What you will do:
a: List every job the sermon names when it describes people who watch for one part of being human.
b: Answer these from the sermon below:
(i) Which Bible passage is listed at the top?
(ii) In the quoted verse, for how long had Satan bound the woman?
(iii) What is a bank manager said to be interested in?

Selected excerpt:
- - -

Sunday, 21 August 2016

Prospect
The Rev’d Robert Warren
Luke 13:10-17

But the Lord answered him and said, "You hypocrites! Does not each of you on the sabbath untie his ox or his donkey from the manger, and lead it away to give it water? And ought not this woman, a daughter of Abraham whom Satan bound for eighteen long years, be set free from this bondage on the sabbath day?"

A policeman scans the crowd – his eyes and ears are tuned to sudden movement or loud noises. A doctor or a nurse looks at patients and concentrates on the presence of symptoms or pathology. A
bank manager is interested in our spending behavior or credit history. Classroom teachers keep an eye out for anybody wandering from the common task at hand. Misbehavior, illness, error or carelessness
are some of the things that people exhibit. On one hand we should be thankful for the specialists out there who can keep an eye on “a piece of what it is to be a human being” and protect us from
misadventure in that particular area. We’re better for it.

Specialists might need to be reminded however, in their worst moments, that the “bit of the human”, which they know so well, does not sum up any of their students, clients or patients. The person in
front of them is more than their area of expertise. Specialists need to file away those detailed loan application forms and hang up their gun or their stethoscope and recognize that the sick person, the delinquent or the inattentive student is, first of all, a person of value created in the image of God and, above all, worthy of love.

- - -

Dataset content:
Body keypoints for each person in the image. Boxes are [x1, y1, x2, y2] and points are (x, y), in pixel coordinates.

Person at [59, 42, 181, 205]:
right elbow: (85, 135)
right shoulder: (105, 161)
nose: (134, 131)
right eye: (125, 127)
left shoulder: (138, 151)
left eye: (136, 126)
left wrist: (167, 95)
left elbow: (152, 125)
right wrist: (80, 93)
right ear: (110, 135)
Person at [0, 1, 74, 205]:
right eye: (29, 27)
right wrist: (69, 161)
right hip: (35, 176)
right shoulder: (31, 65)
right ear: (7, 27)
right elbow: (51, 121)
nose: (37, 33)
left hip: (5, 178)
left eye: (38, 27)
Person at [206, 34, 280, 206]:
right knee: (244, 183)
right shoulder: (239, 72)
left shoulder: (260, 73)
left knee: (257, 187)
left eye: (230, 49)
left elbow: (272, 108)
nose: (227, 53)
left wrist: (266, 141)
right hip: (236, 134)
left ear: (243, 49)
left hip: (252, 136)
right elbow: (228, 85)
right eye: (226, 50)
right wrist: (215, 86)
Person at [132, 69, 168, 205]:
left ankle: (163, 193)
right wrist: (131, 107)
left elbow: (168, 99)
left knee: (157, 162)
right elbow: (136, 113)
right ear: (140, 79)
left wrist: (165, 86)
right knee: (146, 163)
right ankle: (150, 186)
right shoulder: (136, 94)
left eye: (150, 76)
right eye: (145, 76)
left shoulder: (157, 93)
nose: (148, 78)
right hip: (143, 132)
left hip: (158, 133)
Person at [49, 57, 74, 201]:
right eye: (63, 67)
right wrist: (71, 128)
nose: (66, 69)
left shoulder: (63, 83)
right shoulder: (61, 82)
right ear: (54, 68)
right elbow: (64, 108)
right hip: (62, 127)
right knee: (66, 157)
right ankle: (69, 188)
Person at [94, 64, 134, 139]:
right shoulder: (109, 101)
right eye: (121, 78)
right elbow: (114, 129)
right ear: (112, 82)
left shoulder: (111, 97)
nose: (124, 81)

- - -

Solutions in order:
a: Policeman, doctor, nurse, bank manager, classroom teacher

b:
(i) Luke 13:10-17
(ii) Eighteen long years
(iii) Our spending behavior or credit history